What needs to be done - Search the records for the string "pour" and return each line that has it.

Stored data -
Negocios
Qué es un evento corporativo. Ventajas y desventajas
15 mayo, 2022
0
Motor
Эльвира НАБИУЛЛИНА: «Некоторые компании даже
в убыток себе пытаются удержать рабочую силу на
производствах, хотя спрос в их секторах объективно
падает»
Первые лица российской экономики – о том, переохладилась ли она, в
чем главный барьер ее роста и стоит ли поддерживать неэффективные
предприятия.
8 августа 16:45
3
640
* * *
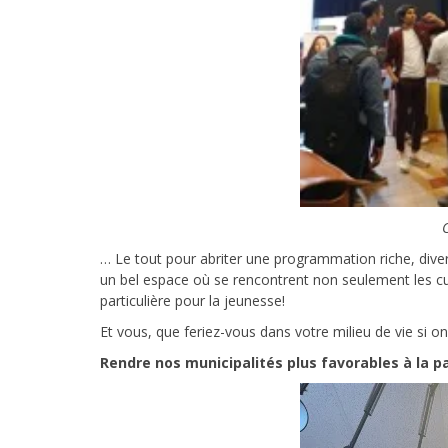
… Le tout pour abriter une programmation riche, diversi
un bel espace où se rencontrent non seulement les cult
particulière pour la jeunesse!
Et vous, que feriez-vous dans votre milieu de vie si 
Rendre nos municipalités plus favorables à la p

Result below -
… Le tout pour abriter une programmation riche, diversi
particulière pour la jeunesse!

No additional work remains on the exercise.